• Work instruction 1:
From the Kid Chocolate article, return the passage from "Personal information" to "165 cm (65 in)" word for word.
• Work instruction 2:
Summarize the Kid Chocolate article in two sentences.

[Opening Passage shown section]

Personal information
- Nickname: The Cuban Bon Bon
- Born: Eligio Sardiñas Montalvo January 6, 1910 Cerro, Havana, Cuba
- Died: August 8, 1988 (aged 78) Cuba
- Height: 1.68 m (5 ft 6 in)
- Weight: Lightweight Super Featherweight Featherweight

Boxing career
- Reach: 165 cm (65 in)
- Stance: Orthodox

Boxing record
- Total fights: 152
- Wins: 136
- Win by KO: 51
- Losses: 10
- Draws: 6

= Kid Chocolate =

Cuban boxer (1910–1988)

Eligio Sardiñas Montalvo (January 6, 1910 – August 8, 1988), better known as Kid Chocolate, was a Cuban boxer who enjoyed great success both in the boxing ring and outside it during the 1930s. Chocolate boxed professionally between 1927 and 1938. His record was 136 wins, 10 losses and 6 draws, 51 wins coming by knockout and one no-decision bout, also making Ring magazine's list of boxers with 50 or more career knockout wins. He was inducted into the International Boxing Hall of Fame in 1991.

==Biography==
===Career===
====Early years====
Sardiñas, also nicknamed The Cuban Bon Bon, learned how to fight by watching old fight films in Cuba. He later sparred with boxers such as Benny Leonard and Jack Johnson, all world champions, before beginning an amateur boxing career. Sardiñas had no fear and would actively engage in fights outside the ring with anyone who wanted it.

His professional boxing debut, officially, occurred on March 3, 1928, when he knocked out Juan Sarriá Rodríguez aka 'Kid Sotolongo' via first-round KO of a scheduled 6 round bout after having fought and won 3 semi-professional bouts from October 1927 to February 1928.

====Taking the World Jr. Lightweight Championship====

After going up in weight class to the Junior Lightweight division, he started 1931 by winning four fights in a row. Then, on July 15, his dream of becoming Cuba's first world boxing champion finally came true, as he knocked out the defending world Junior Lightweight champion Benny Bass in seven rounds to take the world title. Five non-title wins followed, including a first-round knockout in a rematch with Scalfaro. He finished the year by going up in weight once again, and challenging world Lightweight champion Tony Canzoneri, losing by a decision in 15 in his first attempt to gain the Lightweight crown.

[Closing Passage shown section]
[Opening Listed records section]

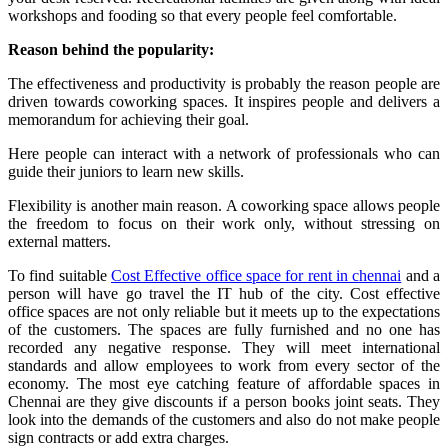
workshops and fooding so that every people feel comfortable.
Reason behind the popularity:
The effectiveness and productivity is probably the reason people are
driven towards coworking spaces. It inspires people and delivers a
memorandum for achieving their goal.
Here people can interact with a network of professionals who can
guide their juniors to learn new skills.
Flexibility is another main reason. A coworking space allows people
the freedom to focus on their work only, without stressing on
external matters.
To find suitable
Cost Effective office space for rent in chennai
and a
person will have go travel the IT hub of the city. Cost effective
office spaces are not only reliable but it meets up to the expectations
of the customers. The spaces are fully furnished and no one has
recorded any negative response. They will meet international
standards and allow employees to work from every sector of the
economy. The most eye catching feature of affordable spaces in
Chennai are they give discounts if a person books joint seats. They
look into the demands of the customers and also do not make people
sign contracts or add extra charges.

[Closing Listed records section]

• Answer area 1:
Personal information
- Nickname: The Cuban Bon Bon
- Born: Eligio Sardiñas Montalvo January 6, 1910 Cerro, Havana, Cuba
- Died: August 8, 1988 (aged 78) Cuba
- Height: 1.68 m (5 ft 6 in)
- Weight: Lightweight Super Featherweight Featherweight

Boxing career
- Reach: 165 cm (65 in)

• Answer area 2:
Kid Chocolate, born Eligio Sardiñas Montalvo, was a Cuban boxer who fought professionally from 1927 to 1938, finishing with 136 wins, 10 losses and 6 draws, and he was inducted into the International Boxing Hall of Fame in 1991. In 1931 he knocked out Benny Bass to take the world Junior Lightweight title and become Cuba's first world boxing champion, but later that year he lost a 15-round decision to world Lightweight champion Tony Canzoneri.